Second, if the government is going to collect all metadata domestically—even if subject to minimization procedures and in a carefully-limited fashion—that authority should be the subject of public debate. The apparent government reading of Section 215 is not on its face implausible, and it may be that the best policy is to empower the government to do precisely what it has done here. That said, unlike the PRISM system—which implements the law that we understand Congress to have debated and passed—this reading goes beyond what the public understood their elected representatives to have done.

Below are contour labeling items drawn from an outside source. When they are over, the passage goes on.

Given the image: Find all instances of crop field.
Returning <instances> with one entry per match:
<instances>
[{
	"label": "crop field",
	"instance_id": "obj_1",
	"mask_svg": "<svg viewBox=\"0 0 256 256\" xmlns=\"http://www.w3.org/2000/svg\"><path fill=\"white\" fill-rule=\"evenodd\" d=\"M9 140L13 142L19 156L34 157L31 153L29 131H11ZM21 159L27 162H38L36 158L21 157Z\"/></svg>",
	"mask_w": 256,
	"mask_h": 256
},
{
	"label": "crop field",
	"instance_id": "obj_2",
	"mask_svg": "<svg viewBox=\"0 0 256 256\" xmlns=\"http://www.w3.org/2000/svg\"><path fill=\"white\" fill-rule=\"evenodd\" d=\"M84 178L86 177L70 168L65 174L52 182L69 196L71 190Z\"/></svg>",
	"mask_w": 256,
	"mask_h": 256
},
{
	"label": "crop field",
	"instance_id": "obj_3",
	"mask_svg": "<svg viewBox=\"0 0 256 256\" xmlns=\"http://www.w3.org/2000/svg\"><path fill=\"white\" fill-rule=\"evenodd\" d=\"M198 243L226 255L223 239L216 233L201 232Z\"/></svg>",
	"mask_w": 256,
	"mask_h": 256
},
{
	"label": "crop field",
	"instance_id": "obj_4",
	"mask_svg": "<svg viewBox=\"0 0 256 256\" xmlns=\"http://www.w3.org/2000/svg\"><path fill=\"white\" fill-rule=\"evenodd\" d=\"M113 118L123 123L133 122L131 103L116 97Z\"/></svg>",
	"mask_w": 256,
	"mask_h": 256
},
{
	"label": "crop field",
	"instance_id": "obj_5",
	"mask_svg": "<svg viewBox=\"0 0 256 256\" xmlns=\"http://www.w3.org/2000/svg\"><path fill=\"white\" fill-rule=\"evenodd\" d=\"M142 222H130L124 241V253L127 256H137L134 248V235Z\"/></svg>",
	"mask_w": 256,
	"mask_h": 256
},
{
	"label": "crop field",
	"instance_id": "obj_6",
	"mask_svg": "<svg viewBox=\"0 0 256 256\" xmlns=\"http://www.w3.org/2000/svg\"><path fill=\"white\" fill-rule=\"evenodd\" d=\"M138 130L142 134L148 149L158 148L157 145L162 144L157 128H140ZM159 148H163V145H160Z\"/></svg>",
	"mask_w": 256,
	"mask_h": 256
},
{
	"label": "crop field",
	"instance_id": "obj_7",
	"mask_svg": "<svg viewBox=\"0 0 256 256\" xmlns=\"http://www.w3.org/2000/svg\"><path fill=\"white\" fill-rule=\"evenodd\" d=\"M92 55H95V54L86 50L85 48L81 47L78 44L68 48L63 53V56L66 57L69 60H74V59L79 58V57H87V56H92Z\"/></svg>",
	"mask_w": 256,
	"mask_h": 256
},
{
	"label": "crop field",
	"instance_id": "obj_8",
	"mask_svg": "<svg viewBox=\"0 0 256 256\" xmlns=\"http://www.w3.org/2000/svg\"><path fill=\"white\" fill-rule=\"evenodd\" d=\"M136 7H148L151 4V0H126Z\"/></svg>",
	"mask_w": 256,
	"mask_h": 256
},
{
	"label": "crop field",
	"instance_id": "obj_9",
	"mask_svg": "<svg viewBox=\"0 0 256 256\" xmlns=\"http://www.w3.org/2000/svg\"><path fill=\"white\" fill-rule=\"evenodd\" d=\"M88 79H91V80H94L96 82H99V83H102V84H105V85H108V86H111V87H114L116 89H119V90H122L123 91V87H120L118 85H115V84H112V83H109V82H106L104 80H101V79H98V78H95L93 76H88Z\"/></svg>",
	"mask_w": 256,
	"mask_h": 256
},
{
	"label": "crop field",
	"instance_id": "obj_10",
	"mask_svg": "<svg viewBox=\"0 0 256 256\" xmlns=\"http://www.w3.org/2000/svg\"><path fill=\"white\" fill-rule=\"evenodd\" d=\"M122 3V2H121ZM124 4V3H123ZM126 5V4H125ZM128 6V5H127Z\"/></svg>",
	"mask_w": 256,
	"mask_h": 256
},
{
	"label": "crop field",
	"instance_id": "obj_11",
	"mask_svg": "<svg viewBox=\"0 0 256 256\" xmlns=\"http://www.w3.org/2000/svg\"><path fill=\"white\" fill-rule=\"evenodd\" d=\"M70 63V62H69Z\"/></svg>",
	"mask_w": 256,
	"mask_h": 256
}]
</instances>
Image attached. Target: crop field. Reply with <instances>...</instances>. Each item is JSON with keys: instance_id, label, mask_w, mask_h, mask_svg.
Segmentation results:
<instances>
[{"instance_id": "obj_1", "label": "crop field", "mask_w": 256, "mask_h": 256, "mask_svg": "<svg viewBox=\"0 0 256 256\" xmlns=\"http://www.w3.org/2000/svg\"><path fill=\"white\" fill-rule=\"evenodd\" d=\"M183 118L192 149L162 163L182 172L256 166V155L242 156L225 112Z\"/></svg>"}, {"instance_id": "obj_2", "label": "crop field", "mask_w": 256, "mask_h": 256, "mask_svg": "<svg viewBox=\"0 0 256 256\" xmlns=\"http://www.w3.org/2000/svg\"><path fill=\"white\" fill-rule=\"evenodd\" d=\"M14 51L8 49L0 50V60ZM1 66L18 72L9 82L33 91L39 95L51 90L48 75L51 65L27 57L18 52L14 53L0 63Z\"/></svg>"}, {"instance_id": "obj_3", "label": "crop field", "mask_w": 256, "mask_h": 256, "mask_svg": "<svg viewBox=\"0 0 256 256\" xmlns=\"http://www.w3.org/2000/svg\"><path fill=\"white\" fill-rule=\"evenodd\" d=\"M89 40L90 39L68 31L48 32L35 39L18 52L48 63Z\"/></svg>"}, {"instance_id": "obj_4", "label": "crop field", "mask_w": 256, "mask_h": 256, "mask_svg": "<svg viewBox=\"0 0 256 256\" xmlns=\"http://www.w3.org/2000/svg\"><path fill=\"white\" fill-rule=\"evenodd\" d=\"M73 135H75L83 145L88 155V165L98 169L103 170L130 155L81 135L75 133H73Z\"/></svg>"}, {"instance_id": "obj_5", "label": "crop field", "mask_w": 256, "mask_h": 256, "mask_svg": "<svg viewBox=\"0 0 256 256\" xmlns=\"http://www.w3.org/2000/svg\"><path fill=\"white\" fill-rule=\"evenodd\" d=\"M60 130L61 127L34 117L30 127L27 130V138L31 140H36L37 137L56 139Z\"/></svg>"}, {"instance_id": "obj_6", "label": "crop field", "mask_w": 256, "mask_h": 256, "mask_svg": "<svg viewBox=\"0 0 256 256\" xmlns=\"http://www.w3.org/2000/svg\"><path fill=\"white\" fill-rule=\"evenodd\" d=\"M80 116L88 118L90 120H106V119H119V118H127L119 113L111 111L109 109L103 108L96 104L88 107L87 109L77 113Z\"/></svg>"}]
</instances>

We live in extraordinary times when it comes to secrecy and national security. Classified information has never been more vigorously protected; witness the much-criticized efforts by the Obama administration to investigate and prosecute leaks. Yet secrets continue to erupt into the headlines on a regular basis. These fleeting glimpses into the shadow worlds of counterterrorism, counterespionage, and counterproliferation are not always a bad thing. Sometimes, they prompt needed debate; even the White House has said that the president “welcomes the discussion of the trade-off between security and civil liberties” that the Verizon disclosure will produce. Some secret activities may be especially unwise or even illegal, so the proper amount of leaking in a healthy democracy is surely not zero. But it is equally true that, in some cases, exposure of classified information achieves little, while risking much. Snowden’s disclosures so far offer vivid examples of both the good and the bad of national security oversight by individual acts of civil disobedience.